This book is good for pastors to read. It's also good for those who are considering a denominational change. If you are a young pastor, this book will help you understand church government and the model that best fits your leadership style. Each scholar articulates his position well, and all four views are supported by Scripture. No one view appears to be against Scripture. Churches in the First and Second Century may have varied in their approaches, according to the authors. And it's obvious that God uses all four models today. The four are described here but may be summarized in three.
Episcopalian is "hierarchical" with the bishop ordaining each priest or rector in the local church. This model includes churches such as the Catholic Church, Anglican Church, Episcopalian Church, the United Methodist Church, and some Lutheran groups.
Presbyterian is "representative" with presbyters or elders providing the oversight of local churches and pastors. This model includes the Presbyterian Church (USA), Christian Reformed Church, the Assemblies of God, and others.

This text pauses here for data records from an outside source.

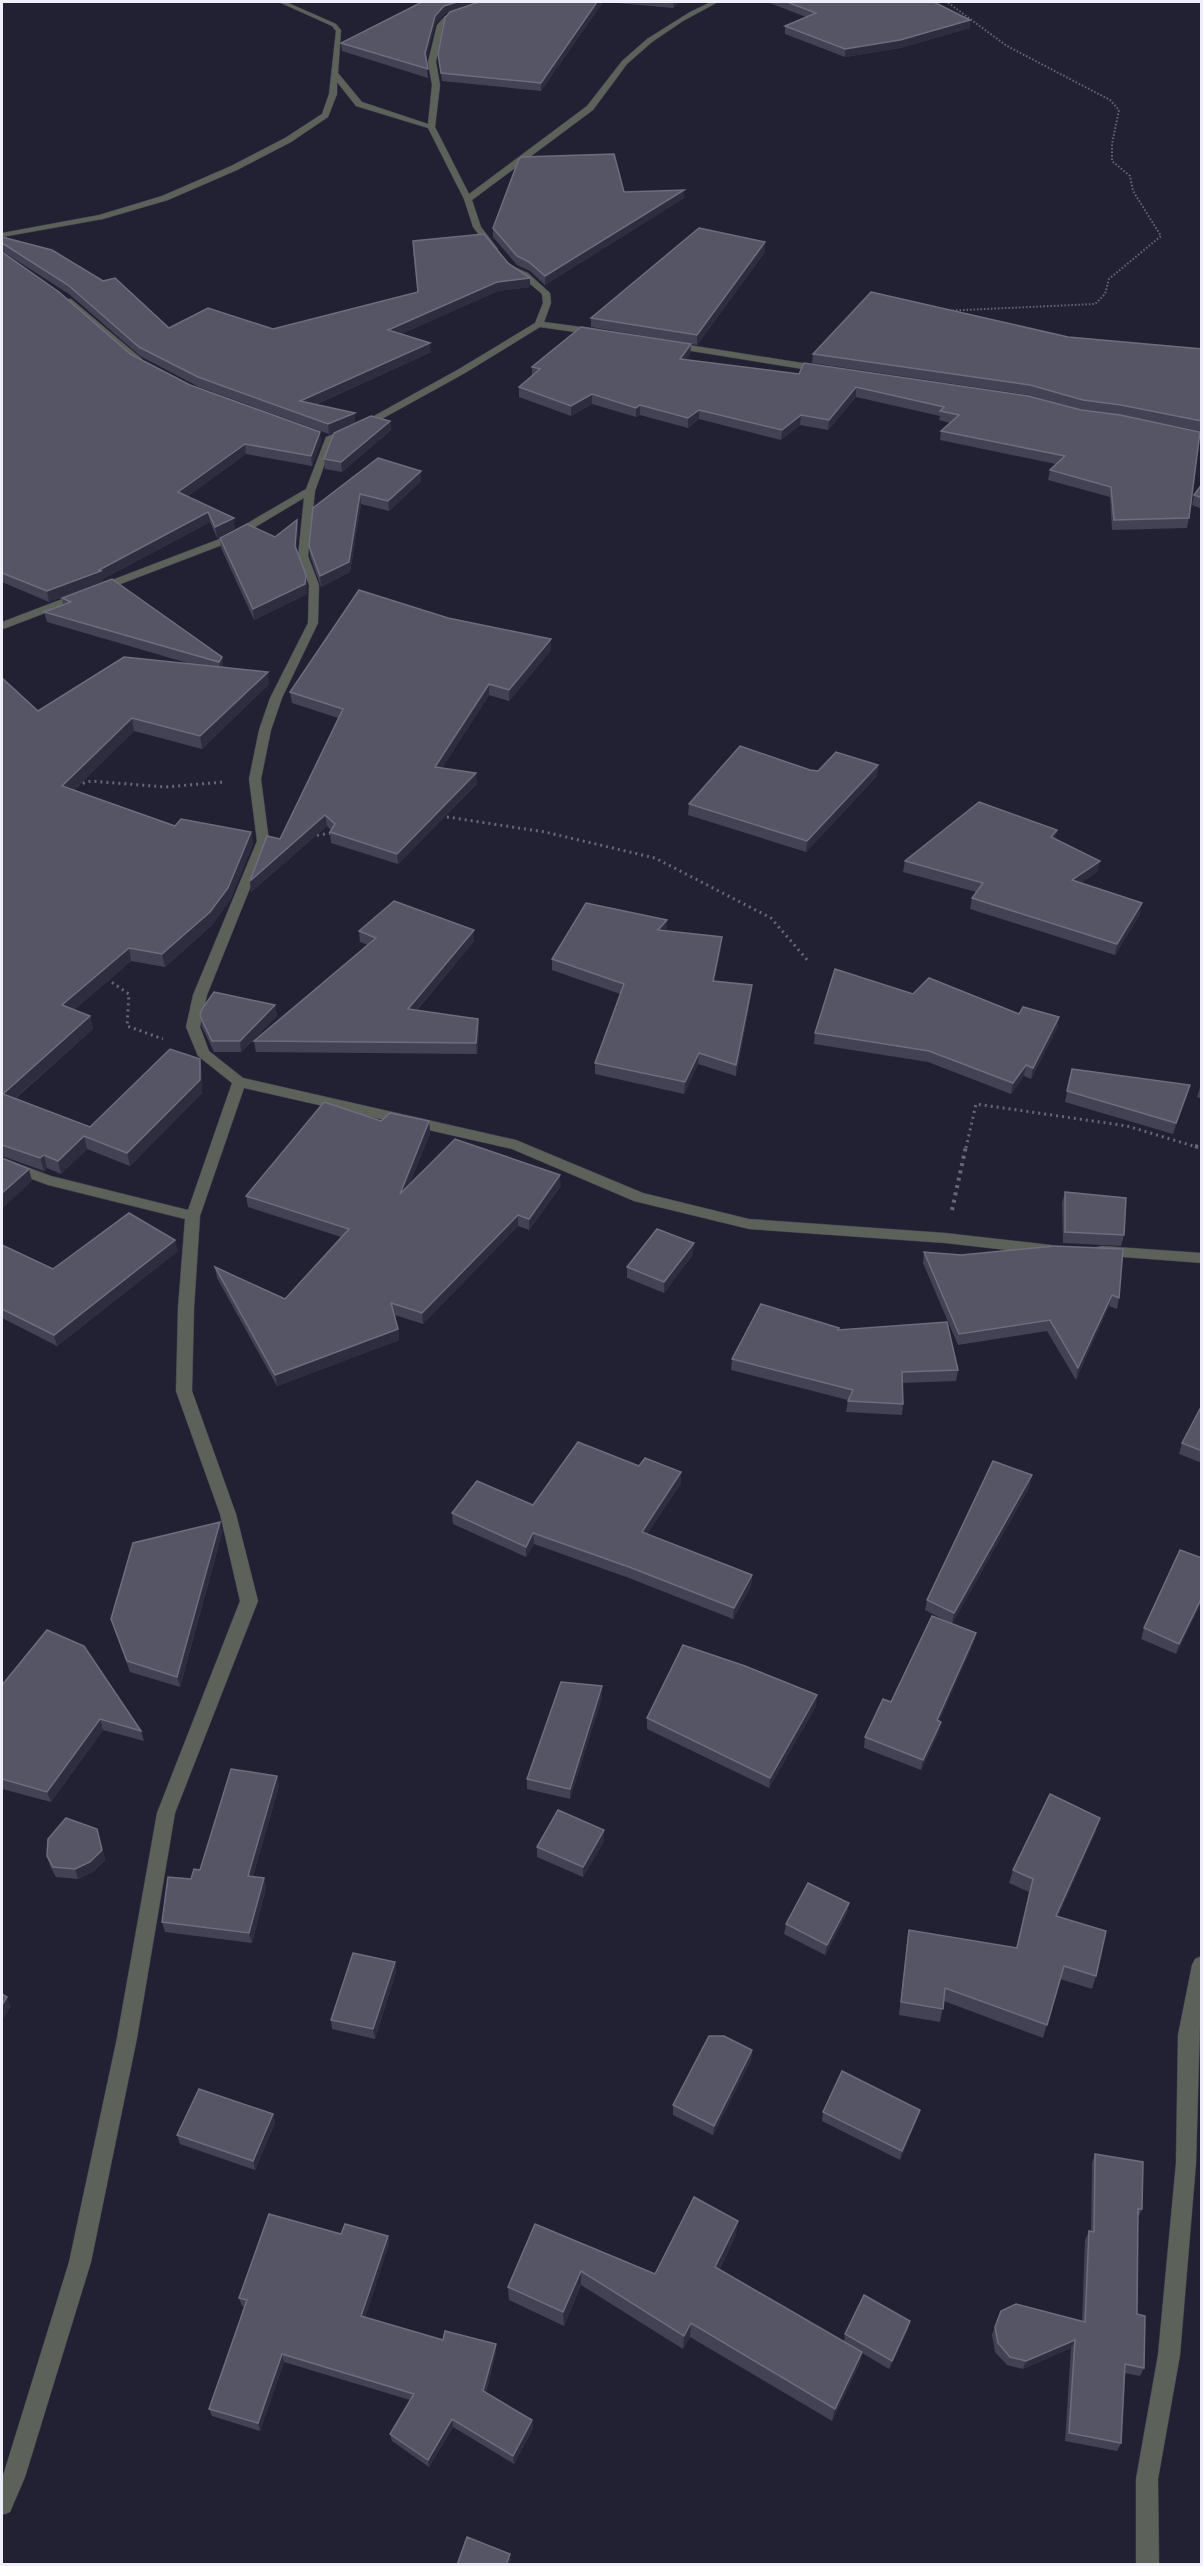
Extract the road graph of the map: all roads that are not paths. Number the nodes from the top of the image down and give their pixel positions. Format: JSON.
{"nodes":[{"id":1,"x":282,"y":2,"type":"edge"},
{"id":2,"x":490,"y":2,"type":"edge"},
{"id":3,"x":715,"y":2,"type":"edge"},
{"id":4,"x":334,"y":73,"type":"junction"},
{"id":5,"x":431,"y":127,"type":"junction"},
{"id":6,"x":468,"y":199,"type":"junction"},
{"id":7,"x":2,"y":235,"type":"edge"},
{"id":8,"x":56,"y":292,"type":"edge"},
{"id":9,"x":539,"y":324,"type":"junction"},
{"id":10,"x":606,"y":333,"type":"edge"},
{"id":11,"x":663,"y":344,"type":"edge"},
{"id":12,"x":145,"y":365,"type":"edge"},
{"id":13,"x":833,"y":371,"type":"edge"},
{"id":14,"x":310,"y":491,"type":"junction"},
{"id":15,"x":2,"y":626,"type":"edge"},
{"id":16,"x":239,"y":1082,"type":"junction"},
{"id":17,"x":2,"y":1163,"type":"edge"},
{"id":18,"x":193,"y":1216,"type":"junction"},
{"id":19,"x":1067,"y":1250,"type":"edge"},
{"id":20,"x":1091,"y":1251,"type":"edge"},
{"id":21,"x":1202,"y":1257,"type":"edge"},
{"id":22,"x":1202,"y":1965,"type":"edge"},
{"id":23,"x":2,"y":2504,"type":"edge"},
{"id":24,"x":1147,"y":2565,"type":"edge"}],
"edges":[{"from":1,"to":4,"type":"street"},
{"from":2,"to":5,"type":"street"},
{"from":3,"to":6,"type":"street"},
{"from":4,"to":5,"type":"street"},
{"from":4,"to":7,"type":"street"},
{"from":5,"to":6,"type":"street"},
{"from":6,"to":9,"type":"street"},
{"from":8,"to":12,"type":"street"},
{"from":9,"to":10,"type":"street"},
{"from":9,"to":14,"type":"street"},
{"from":11,"to":13,"type":"street"},
{"from":14,"to":15,"type":"street"},
{"from":14,"to":16,"type":"street"},
{"from":16,"to":18,"type":"street"},
{"from":16,"to":19,"type":"street"},
{"from":17,"to":18,"type":"street"},
{"from":18,"to":23,"type":"street"},
{"from":20,"to":21,"type":"street"},
{"from":22,"to":24,"type":"street"}]}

Congregational is "independent" with the pastor providing the oversight of the local church without any external ecclesiastical authority (or regional district) as found in the other two models. This model includes churches such as the Southern Baptists, General Baptists, Churches of Christ, and other independent churches. (The fourth view is an offshoot of this model but with a plurality of pastors as the authority instead of a single pastor).

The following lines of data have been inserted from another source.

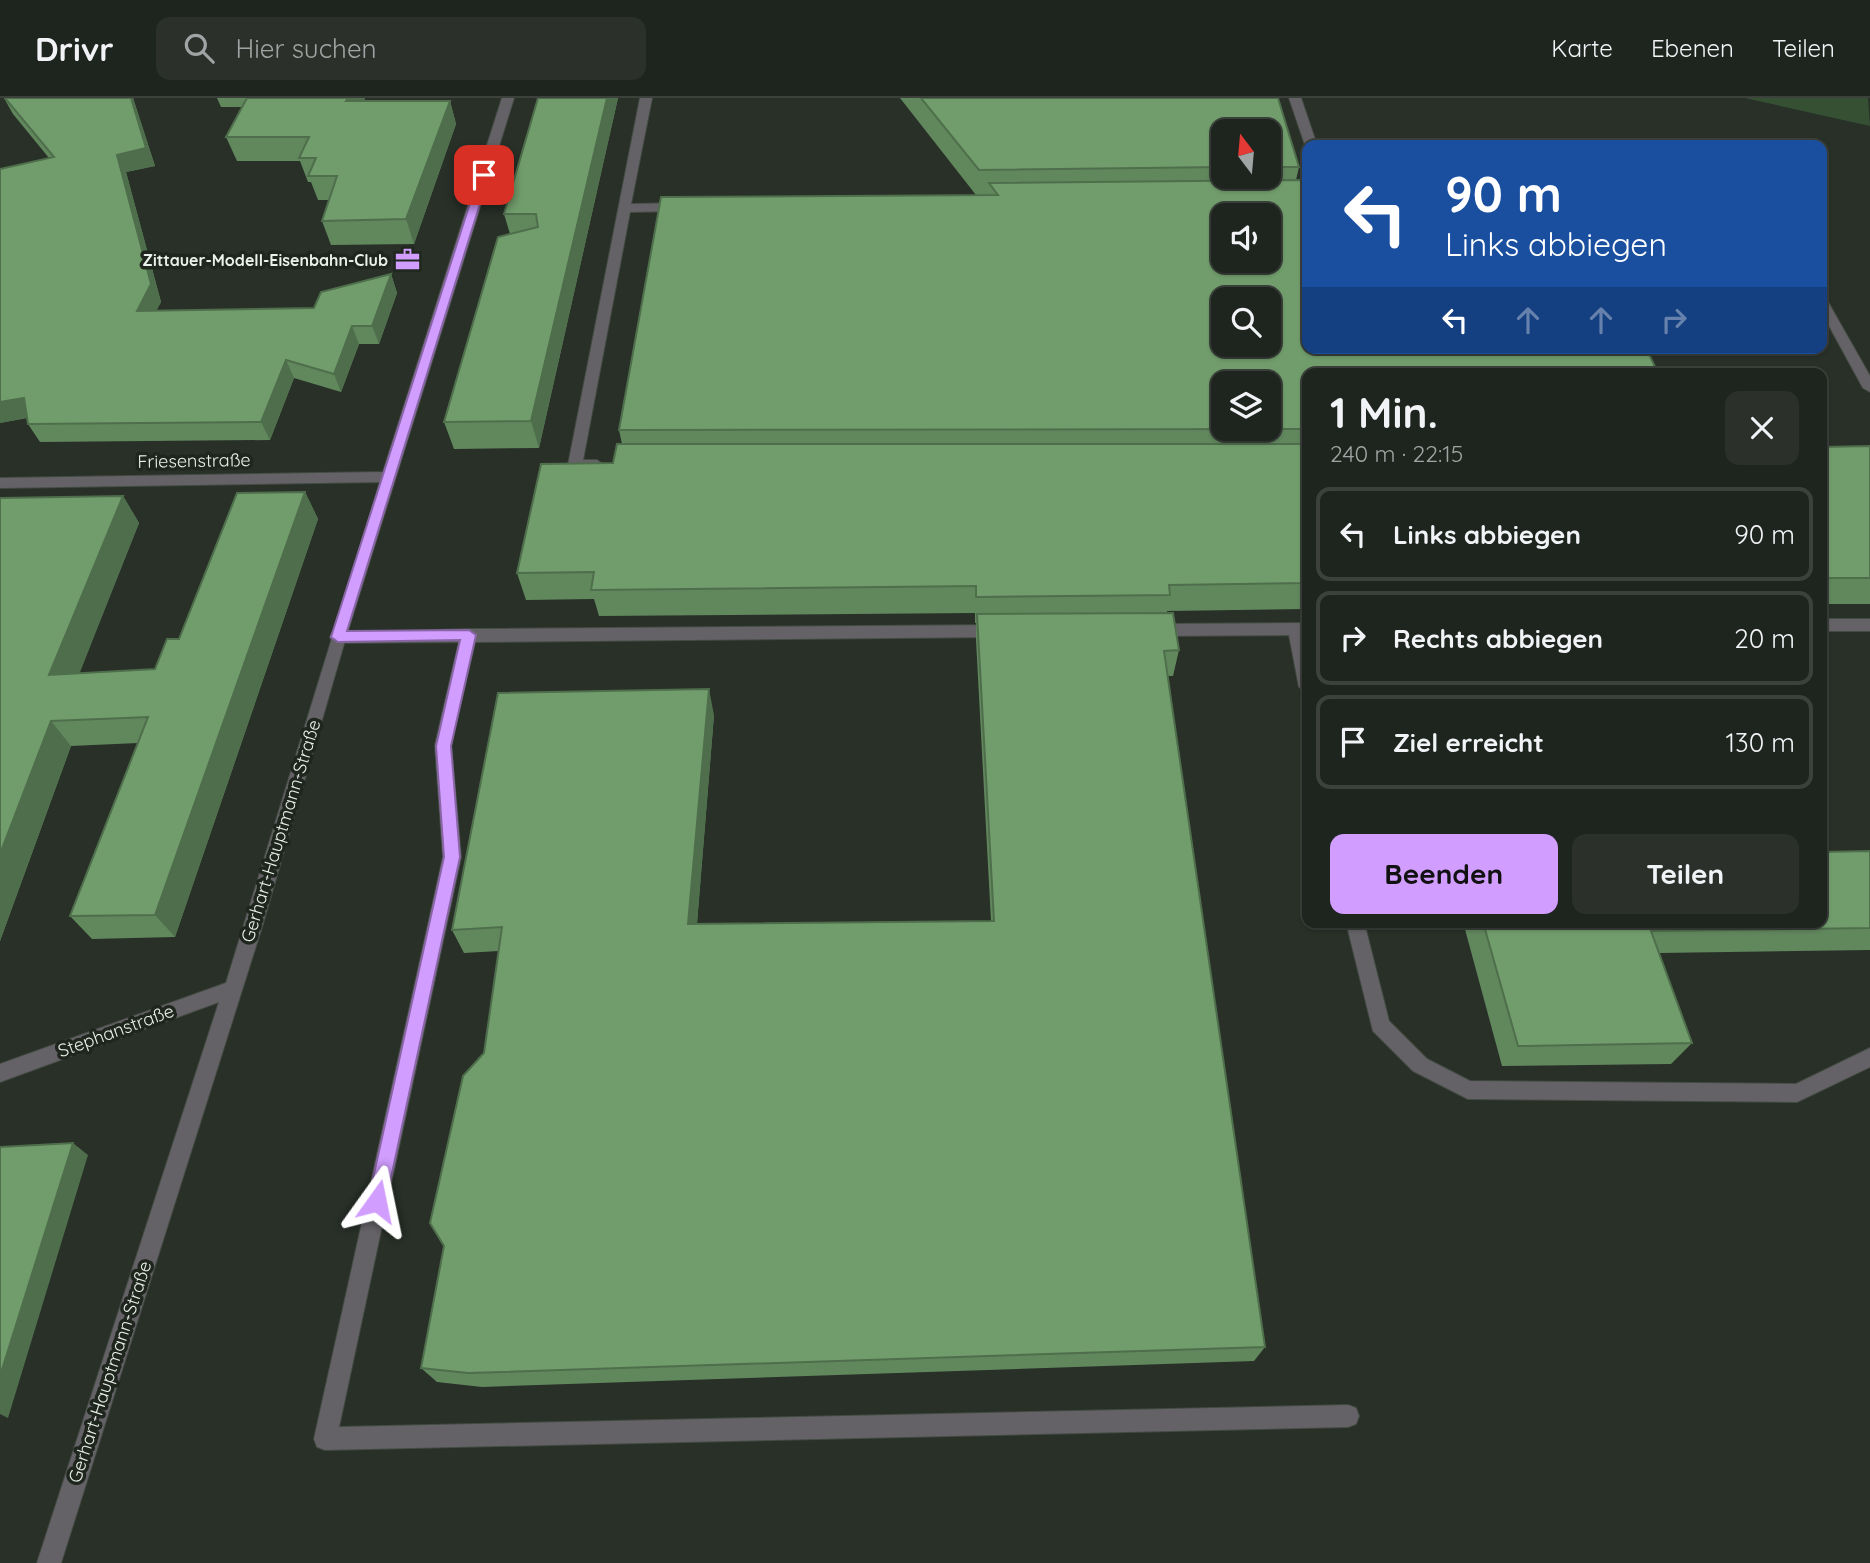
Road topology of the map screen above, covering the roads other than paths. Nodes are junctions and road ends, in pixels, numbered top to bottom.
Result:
1 (508, 98) edge
2 (646, 98) edge
3 (1295, 98) edge
4 (1309, 140) edge
5 (694, 207) edge
6 (625, 208) junction
7 (1827, 311) edge
8 (1870, 388) edge
9 (616, 465) edge
10 (389, 477) junction
11 (0, 483) edge
12 (1827, 625) edge
13 (1870, 625) edge
14 (1301, 629) edge
15 (1144, 630) edge
16 (1020, 631) edge
17 (469, 635) junction
18 (338, 637) junction
19 (1357, 928) edge
20 (232, 989) junction
21 (1870, 1057) edge
22 (0, 1073) edge
23 (1348, 1416) dead end
24 (49, 1563) edge

1 - 10 street, Gerhart-Hauptmann-Straße
2 - 6 street
3 - 4 street
5 - 6 street
6 - 9 street
7 - 8 street
10 - 11 street, Friesenstraße
10 - 18 street, Gerhart-Hauptmann-Straße
12 - 13 street
14 - 15 street
16 - 17 street
17 - 18 street
17 - 23 street
18 - 20 street, Gerhart-Hauptmann-Straße
19 - 21 street
20 - 22 street, Stephanstraße
20 - 24 street, Gerhart-Hauptmann-Straße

If you are considering a denominational change, particularly for leadership reasons, then this book is a must read. It gives insight into how denominations function and why. It will confirm which model best fits your style and goals. Some pastors enjoy climbing ecclesiastical ladders within a denomination, while others enjoy their exclusive focus on the local church. It may save some pastors years of frustration fighting red tape, while birthing vision in others who desire to oversee a region of churches. It is well written and researched.